» Task to complete:
Can you copy, word for word, the stretch from the start of the data through the line that contains "পতৌদির নির্বিকার উত্তর—‘না।’"?

(Saved data entries)
◇ ◇ ◇ ◇ ◇
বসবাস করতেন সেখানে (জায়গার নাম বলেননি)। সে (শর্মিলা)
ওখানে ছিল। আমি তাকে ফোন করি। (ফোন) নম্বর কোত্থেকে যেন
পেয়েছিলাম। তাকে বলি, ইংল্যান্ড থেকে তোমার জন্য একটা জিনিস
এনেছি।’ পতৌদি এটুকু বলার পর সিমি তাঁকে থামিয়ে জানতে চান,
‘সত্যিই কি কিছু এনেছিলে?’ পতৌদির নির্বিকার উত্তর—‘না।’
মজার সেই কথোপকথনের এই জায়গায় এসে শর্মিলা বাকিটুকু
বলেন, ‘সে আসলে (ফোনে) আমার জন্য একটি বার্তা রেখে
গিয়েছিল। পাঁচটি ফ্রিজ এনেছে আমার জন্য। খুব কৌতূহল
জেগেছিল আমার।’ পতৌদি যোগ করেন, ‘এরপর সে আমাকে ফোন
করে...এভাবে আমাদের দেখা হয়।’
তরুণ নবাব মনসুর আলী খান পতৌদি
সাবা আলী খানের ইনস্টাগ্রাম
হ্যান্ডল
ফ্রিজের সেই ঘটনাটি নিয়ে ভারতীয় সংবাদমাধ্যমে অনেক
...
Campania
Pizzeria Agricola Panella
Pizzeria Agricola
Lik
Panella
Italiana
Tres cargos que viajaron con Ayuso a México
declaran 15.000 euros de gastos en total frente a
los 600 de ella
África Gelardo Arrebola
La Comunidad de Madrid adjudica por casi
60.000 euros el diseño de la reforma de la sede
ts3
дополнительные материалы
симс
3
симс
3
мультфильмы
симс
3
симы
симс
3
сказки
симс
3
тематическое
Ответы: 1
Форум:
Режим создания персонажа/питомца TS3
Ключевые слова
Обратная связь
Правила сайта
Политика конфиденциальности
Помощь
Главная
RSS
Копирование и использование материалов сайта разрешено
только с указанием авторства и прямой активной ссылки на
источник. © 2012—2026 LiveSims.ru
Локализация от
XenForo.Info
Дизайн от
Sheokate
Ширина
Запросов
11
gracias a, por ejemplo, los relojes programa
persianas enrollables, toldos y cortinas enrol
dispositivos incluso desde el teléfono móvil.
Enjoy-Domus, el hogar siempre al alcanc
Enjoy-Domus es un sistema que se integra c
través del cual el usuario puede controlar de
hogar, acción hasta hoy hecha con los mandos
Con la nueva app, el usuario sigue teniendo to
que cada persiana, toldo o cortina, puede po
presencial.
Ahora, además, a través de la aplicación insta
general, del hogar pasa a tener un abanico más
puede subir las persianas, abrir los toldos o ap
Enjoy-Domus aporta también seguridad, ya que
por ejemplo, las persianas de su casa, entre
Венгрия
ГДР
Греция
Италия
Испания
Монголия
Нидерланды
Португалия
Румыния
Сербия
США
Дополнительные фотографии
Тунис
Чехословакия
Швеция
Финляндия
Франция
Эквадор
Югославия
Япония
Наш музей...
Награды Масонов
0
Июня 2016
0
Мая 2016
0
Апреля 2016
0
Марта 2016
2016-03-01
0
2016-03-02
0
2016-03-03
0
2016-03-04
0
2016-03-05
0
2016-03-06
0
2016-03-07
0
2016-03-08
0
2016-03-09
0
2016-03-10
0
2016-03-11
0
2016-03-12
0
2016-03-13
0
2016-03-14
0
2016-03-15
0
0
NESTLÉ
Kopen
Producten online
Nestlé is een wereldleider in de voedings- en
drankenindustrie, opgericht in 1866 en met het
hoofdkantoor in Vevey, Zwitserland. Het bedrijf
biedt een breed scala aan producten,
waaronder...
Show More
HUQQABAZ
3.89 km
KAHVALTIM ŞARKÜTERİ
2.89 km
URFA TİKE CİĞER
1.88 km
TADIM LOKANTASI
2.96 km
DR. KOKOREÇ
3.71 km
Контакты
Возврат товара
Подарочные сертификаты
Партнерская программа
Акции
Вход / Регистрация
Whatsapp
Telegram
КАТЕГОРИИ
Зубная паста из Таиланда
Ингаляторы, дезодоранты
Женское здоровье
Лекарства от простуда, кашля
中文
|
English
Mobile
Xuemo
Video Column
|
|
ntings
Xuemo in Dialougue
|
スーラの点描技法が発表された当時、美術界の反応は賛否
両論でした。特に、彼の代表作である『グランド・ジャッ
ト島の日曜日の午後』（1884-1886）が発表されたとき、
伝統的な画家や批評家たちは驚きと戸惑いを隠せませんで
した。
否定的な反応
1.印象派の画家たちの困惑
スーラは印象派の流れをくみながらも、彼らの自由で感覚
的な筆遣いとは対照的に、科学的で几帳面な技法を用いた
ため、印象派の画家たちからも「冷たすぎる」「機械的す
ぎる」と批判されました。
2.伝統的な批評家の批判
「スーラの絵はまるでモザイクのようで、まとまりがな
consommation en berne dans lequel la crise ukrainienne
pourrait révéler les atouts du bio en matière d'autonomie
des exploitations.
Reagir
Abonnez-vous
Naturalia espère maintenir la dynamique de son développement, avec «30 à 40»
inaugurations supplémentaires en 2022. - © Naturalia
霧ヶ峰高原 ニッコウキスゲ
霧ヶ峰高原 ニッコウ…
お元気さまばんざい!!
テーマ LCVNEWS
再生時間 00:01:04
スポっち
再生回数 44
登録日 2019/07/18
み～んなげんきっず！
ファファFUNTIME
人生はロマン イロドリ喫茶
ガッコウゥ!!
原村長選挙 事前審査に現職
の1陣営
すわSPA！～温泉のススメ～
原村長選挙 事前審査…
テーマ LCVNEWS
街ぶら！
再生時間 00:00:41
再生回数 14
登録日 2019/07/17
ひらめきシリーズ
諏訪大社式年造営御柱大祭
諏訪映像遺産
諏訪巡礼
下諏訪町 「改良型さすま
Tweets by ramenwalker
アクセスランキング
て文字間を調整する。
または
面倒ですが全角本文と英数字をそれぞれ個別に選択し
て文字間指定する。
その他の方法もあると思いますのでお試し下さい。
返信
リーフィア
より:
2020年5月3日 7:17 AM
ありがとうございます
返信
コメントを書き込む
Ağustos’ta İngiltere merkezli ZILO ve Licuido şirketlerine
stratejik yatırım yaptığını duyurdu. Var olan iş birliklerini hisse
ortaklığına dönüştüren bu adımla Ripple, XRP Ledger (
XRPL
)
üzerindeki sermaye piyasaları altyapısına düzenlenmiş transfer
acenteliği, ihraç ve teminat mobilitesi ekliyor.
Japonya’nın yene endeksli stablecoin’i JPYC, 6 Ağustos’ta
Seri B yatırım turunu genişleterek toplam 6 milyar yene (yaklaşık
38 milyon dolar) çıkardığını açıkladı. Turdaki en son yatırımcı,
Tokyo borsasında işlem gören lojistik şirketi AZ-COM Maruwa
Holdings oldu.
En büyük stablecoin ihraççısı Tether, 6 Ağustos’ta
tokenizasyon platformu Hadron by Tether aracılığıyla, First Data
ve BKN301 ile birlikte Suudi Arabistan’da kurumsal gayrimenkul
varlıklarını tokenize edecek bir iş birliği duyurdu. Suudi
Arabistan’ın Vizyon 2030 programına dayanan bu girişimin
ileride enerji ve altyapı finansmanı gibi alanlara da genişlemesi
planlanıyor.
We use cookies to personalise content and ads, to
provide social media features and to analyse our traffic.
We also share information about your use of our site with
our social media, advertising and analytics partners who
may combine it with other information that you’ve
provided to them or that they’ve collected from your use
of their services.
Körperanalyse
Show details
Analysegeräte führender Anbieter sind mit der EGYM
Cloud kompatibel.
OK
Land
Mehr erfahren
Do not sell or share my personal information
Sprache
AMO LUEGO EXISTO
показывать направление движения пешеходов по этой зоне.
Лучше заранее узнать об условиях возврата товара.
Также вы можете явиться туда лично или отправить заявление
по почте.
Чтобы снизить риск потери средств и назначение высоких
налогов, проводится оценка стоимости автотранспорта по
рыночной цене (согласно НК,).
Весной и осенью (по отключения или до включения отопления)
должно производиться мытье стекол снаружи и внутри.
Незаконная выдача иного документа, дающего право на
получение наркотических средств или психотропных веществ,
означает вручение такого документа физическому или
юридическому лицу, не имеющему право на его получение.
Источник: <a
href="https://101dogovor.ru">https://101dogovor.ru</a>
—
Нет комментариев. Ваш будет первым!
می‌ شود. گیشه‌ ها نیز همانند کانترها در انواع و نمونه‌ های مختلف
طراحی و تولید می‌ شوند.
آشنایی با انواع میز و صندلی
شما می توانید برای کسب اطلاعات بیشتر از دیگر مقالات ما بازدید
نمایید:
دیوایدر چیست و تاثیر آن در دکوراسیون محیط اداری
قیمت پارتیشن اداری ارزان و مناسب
◇ ◇ ◇ ◇ ◇
» Completed exercise:
বসবাস করতেন সেখানে (জায়গার নাম বলেননি)। সে (শর্মিলা)
ওখানে ছিল। আমি তাকে ফোন করি। (ফোন) নম্বর কোত্থেকে যেন
পেয়েছিলাম। তাকে বলি, ইংল্যান্ড থেকে তোমার জন্য একটা জিনিস
এনেছি।’ পতৌদি এটুকু বলার পর সিমি তাঁকে থামিয়ে জানতে চান,
‘সত্যিই কি কিছু এনেছিলে?’ পতৌদির নির্বিকার উত্তর—‘না।’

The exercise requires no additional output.